Way back in 1989, back when Batmania was riding high due, to a large part, the Michael Keaton movie, I read every graphic novel, TPB I could find featuring Batman. As such, I read black and white collections of Neal Adams and Denny O’Neil, A Death in the Family, The Killing Joke and of course, The Dark Knight Returns. In my haste to digest and immerse myself in Bat-lore, I missed something that only became apparent to me most recently. The Dark Knight Returns precedes A Death in the Family by a couple of years; Frank Miller either prophesising Jason’s death or at the very least, planting the seed for his demise. In my rush of reading things as I found/bought them, I had always assumed that the death of Jason Todd from the latter series was being channelled by the former.
Now, I am not saying that there are a lot of comic fans out there who are as chronologically challenged as myself, but Frank Miller and Brian Azzarello along with John Romita JR are putting the record straight with this one shot.
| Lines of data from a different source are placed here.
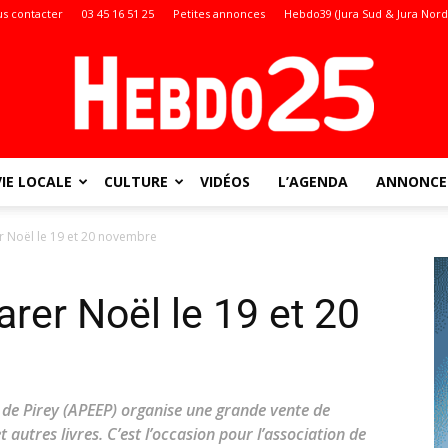
s contacter
03 45 16 51 25
Petites annonces
Hebdo39 (Jura Sud & Jura Nord
VIE LOCALE
CULTURE
VIDÉOS
L’AGENDA
ANNONCES
Doubs
r Noël le 19 et 20 novembre
rer Noël le 19 et 20
:
e de Pirey (APEEP) organise une grande vente de
t autres livres. C’est l’occasion pour l’association de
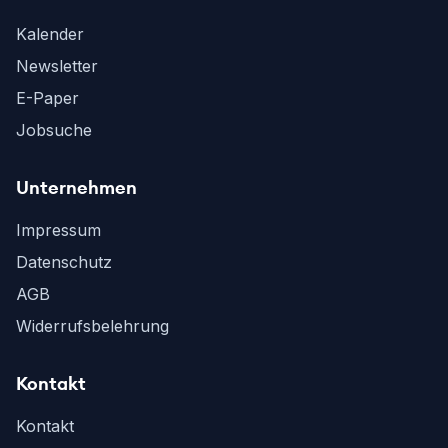
Kalender
Newsletter
E-Paper
Jobsuche
Unternehmen
Impressum
Datenschutz
AGB
Widerrufsbelehrung
Kontakt
Kontakt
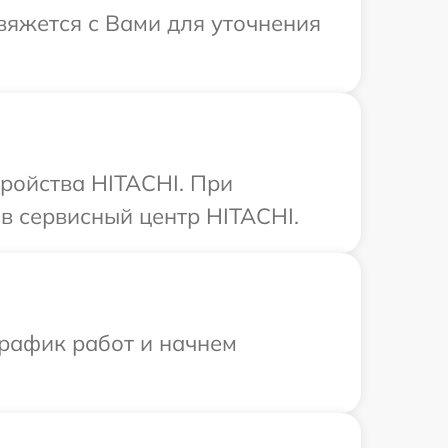
свяжется с Вами для уточнения
тройства HITACHI. При
в сервисный центр HITACHI.
график работ и начнем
As the book starts, we find Batman heading into a twilight period of his crime fighting career. Injuries are taking their toll on with physical malaise seeping into his psyche, cracking that indomitable will power. Public opinion may be swaying against him also, with a charge of endangering children, a foreshadow of what’s to come maybe, being the crux on which that particular petard is hung. Jason Todd is going through his rebellious, vicious stage that would mark the start of his infamous benching and eventually his death. And of course, there is the Joker.
With the pairing of Miller and Azzarello you get the feel of the original story. This book has more resonance with its originator than the current series, which should be re-named “The Justice League Returns”. As such, it reads a lot better, slthough that is not saying much. The beats are the same as the original with issues of age and injury adding to the woes of a Bruce Wayne who is facing his mortality. Reading this book, I can’t help feel that it’s missing something. It may be that the onset of the troubles that will blight Bruce in DKR are too nebulous, to tenuous to act as a counter measure to Batman’s existence. Or it could be the lack of the satire, given lip service in the now ubiquitous TV commentary.For all the smoke and mirrors of the dialogue, I am disappointed with the final act. There is no pomp or grace to the Joker in the final few pages. Here was an opportunity to do something different. Instead we get the banality of an average event and an element of fan service, that some will love. This feeling is cemented by the amount of time given to the Joker and how his ruse to escape plays out.
Controversially, I like John Romita JR’s art work. I liked it on Spider-Man, didn’t mind it on Avengers, loved it way back when he was on Uncanny X-Men (the first time around) and yes, I liked his more recent run on Superman. Therefore, it will come as no surprise that I enjoyed his art in this book. When I first heard about this book, I have to admit I did consider it a step to far for JRJR. Looking at the finished article, I should have had more faith. Like the dialogue, the art carries an element of the same beats from the original book, with JRJR incorporating a more squared of version of Batman. This however doesn’t detract from his core style which is on show through un-cowled faces and action scenes, perhaps giving the book its only tangible feeling of originality. As good as Romita’s work is, a lot of the credit must go to inker Peter Steigerwald, who also provides colors. Most recently , JRJR’s has been inked by Klaus Janson which has given the pencils a rough look. Here Steigerwald, provides a smoother line which in turn, gives the whole artwork a more polished feel. The colors are simply outstanding, with Gotham’s darkness fully on show amidst the hues of the companionship of lovers and family and the contrast of the seemingly sterile Arkham, where the evil and the insane are never cleansed.
Re-interpretation. Rehash. Re-done. Regurgitation. Copy. All of this words can be thrown at this book. Do we really need every last mystery laid bare for us? Does anyone really care how the Robin from an essentially and albeit excellent Elseworld story died? There is nothing really wrong with framing a story in the familiar, but something new has to be thrown into the mix, otherwise there is no point. With everyone knowing the outcome for Jason, it feels like, especially towards the end, that the writers have just thought, “if that’s what they want to see, let’s show it” and done so with a lack of sincerity or craft.